In Egypt, most powerful example of 'people power' in history

A protester gestures in front of a burning barricade during a demonstration in Cairo Jan. 28. (CNS photo/Goran Tomasevic, Reuters)

As reports came in that President Obama today asked Egyptian President Hosni Mubarak through diplomatic channels to step aside, NCR spoke with Gene Sharp, professor emeritus of political science at the University of Massachusetts Dartmouth and renowned scholar of nonviolent struggle.

Following is that interview -- which covered the origins of power, the vulnerabilities of dictatorships, and important signs coming from the Egyptian military. The conversation has been edited for length.

For an interview Claire Schaeffer-Duffy had with Egyptian expert John Esposito yesterday, see: Egyptian uprising 'far beyond what people expected'.


NCR: Egypt is described as a security state, one in which the government relies heavily on its security apparatus for stability and legitimacy. These are not exactly ideal conditions for popular resistance. How could something like what we are witnessing in Liberation Square come about under a regime that has such a strong security apparatus?

Sharp: People believe that violence is the most powerful tool. It is not true. These events [in Egypt] and past examples of [popular uprisings] in Eastern Europe, Central Europe, and many other places have demonstrated that dictatorships are highly vulnerable to these kinds of resistances.

Special circumstances must have facilitated this remarkable case. Your colleague described this as the most powerful example of “people power” in the Arab world -- this may be, depending on how it turns out, the most powerful example in world history.

Why are dictatorships vulnerable to popular resistance?

Because they all have weaknesses. People who are so concerned about [dictatorships] -- the Nazi and the Soviet variety, for example, have focused only on the strengths, the power of the Gestapo and the power of military might -- and not focused on the weaknesses.
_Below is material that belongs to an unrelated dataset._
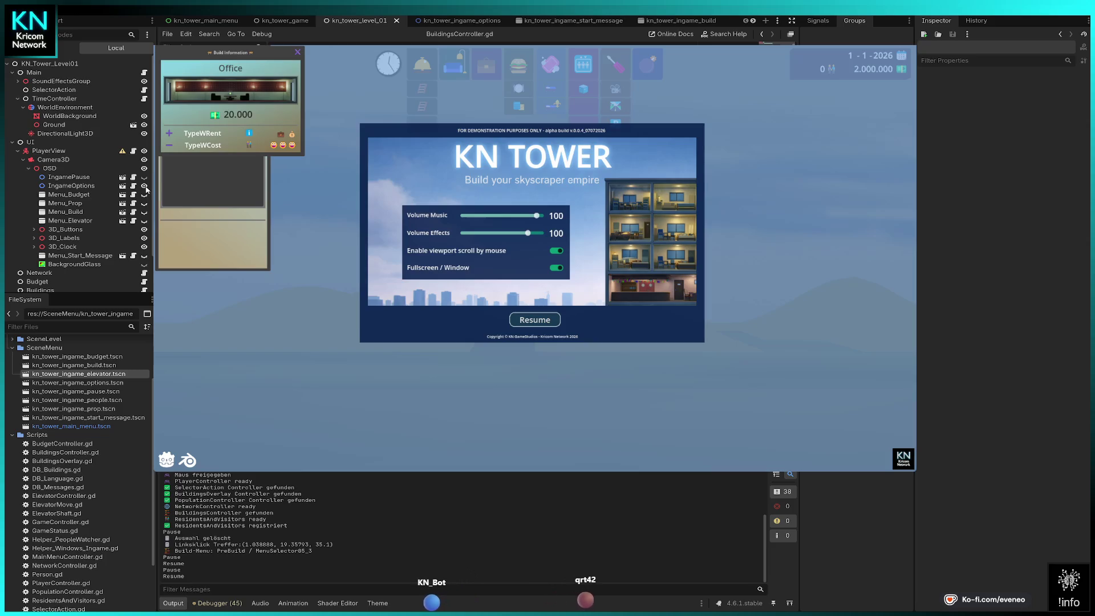
- Hide the IngameOptions node in the level scene with its Scene dock eye icon
scroll(146, 190, "down", 3)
Dictatorships have sources of power within the society and they can be identified and they can be removed.

What are some of these sources of power?

The belief that they have the right to rule; the moral and political authority; the masses of people who obey them and work for them and carry out their orders; the consolidation of the economic system and the communication system, and many others.

As of today, the Egyptian military has said that they will not use force against the demonstrators. What could this mean for this uprising? Have there been other examples of the military refusing to use force during a campaign of civil resistance?
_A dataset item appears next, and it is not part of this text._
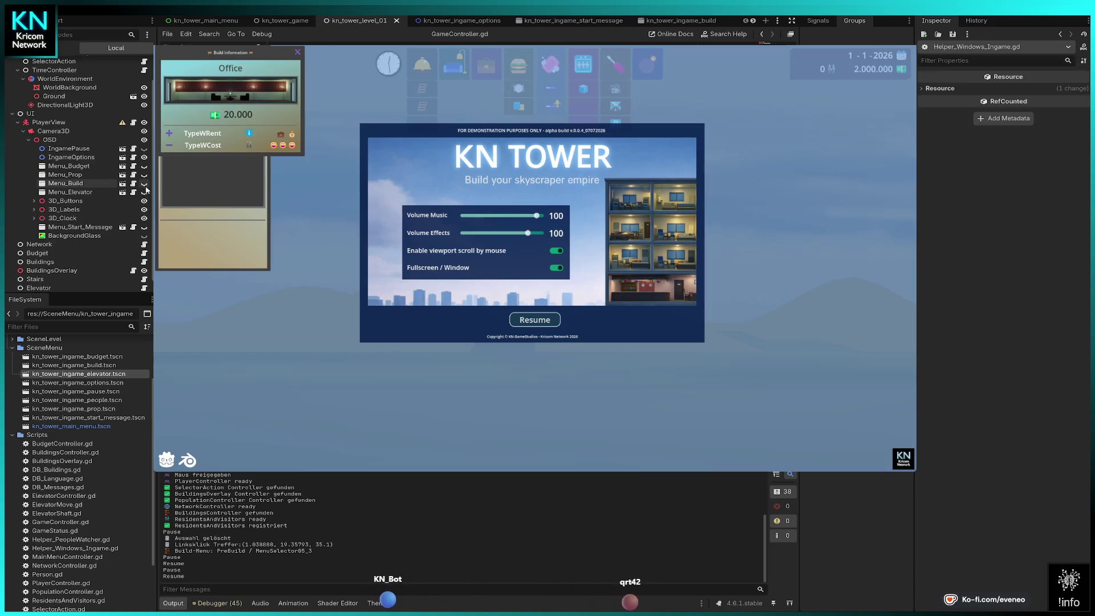
left_click(145, 158)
I don’t know if there’s been a case of a military, as a whole, taking that remarkable decision that the Egyptian military has taken. On a smaller scale, for example, in 1986 in the Philippines, the military became unreliable for Marcos and some of them defended the nonviolent protesters.

There have been other, smaller cases where the military became unreliable. In Norwegian resistance, some German soldiers carried messages and provided assistance to people in German concentration camps. This is not an entirely new phenomena but I don’t know of another case on the scale of what is happening in Egypt.
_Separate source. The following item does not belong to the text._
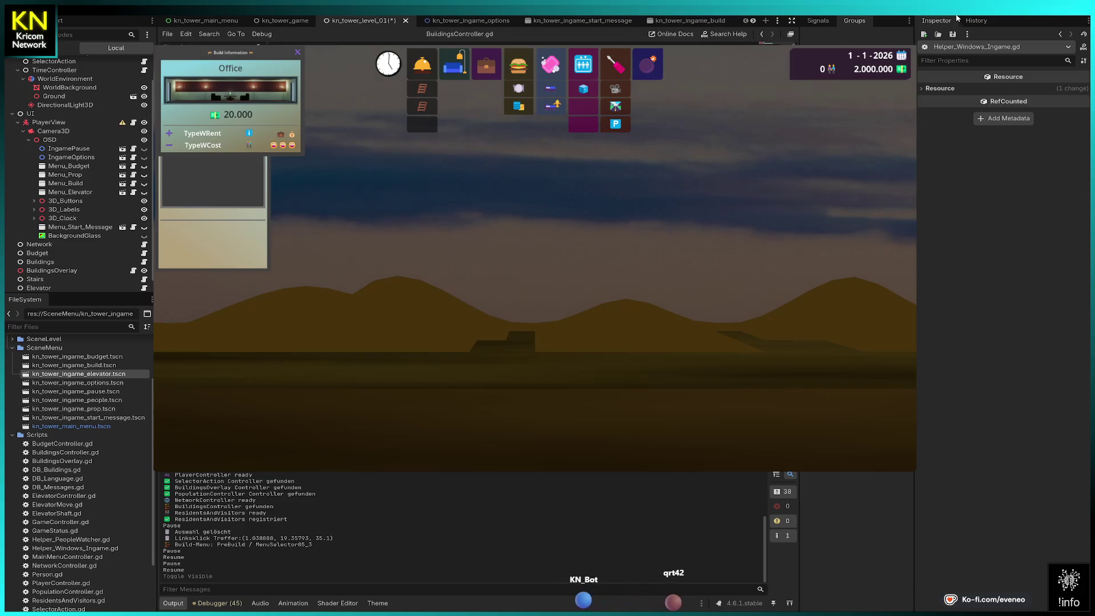
- Restart KN Tower, pause it, open Options, and continue past the debugger breakpoint
key("F8")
At present, the uprising in Egypt seems to have no single leader. There seems to be, at least in Cairo, unanimity of demand for the removal of Mubarak. Beyond that, according to Al Jazeera, there are calls for constitutional reform and re-do of the previous election. What about this absence of a leader? Could that portend problems?

This phenomenon has been demonstrated before. Both in the Russian 1905 revolution and the February 1917 [Russian] Revolution, it was impossible to identify leaders. We have grown up with the myth that it requires a saint, or a Gandhi to make it work and it is simply not true. [What is presently going on in Egypt] is a remarkable demonstration of that truth, the truth that you don’t need leaders. In fact, leaders can become a problem because they can sell out the revolution.

As far as one can predict such things, would you have predicted a popular uprising happening in Egypt?

No, I would not have predicted this but then I don’t know Egyptian society. I had no basis for predicting anything. But certainly in this dynamic situation, I just keep my fingers crossed. I couldn’t advise them on what to do, that is out of the question. The Egyptians seem to be doing pretty well on their own.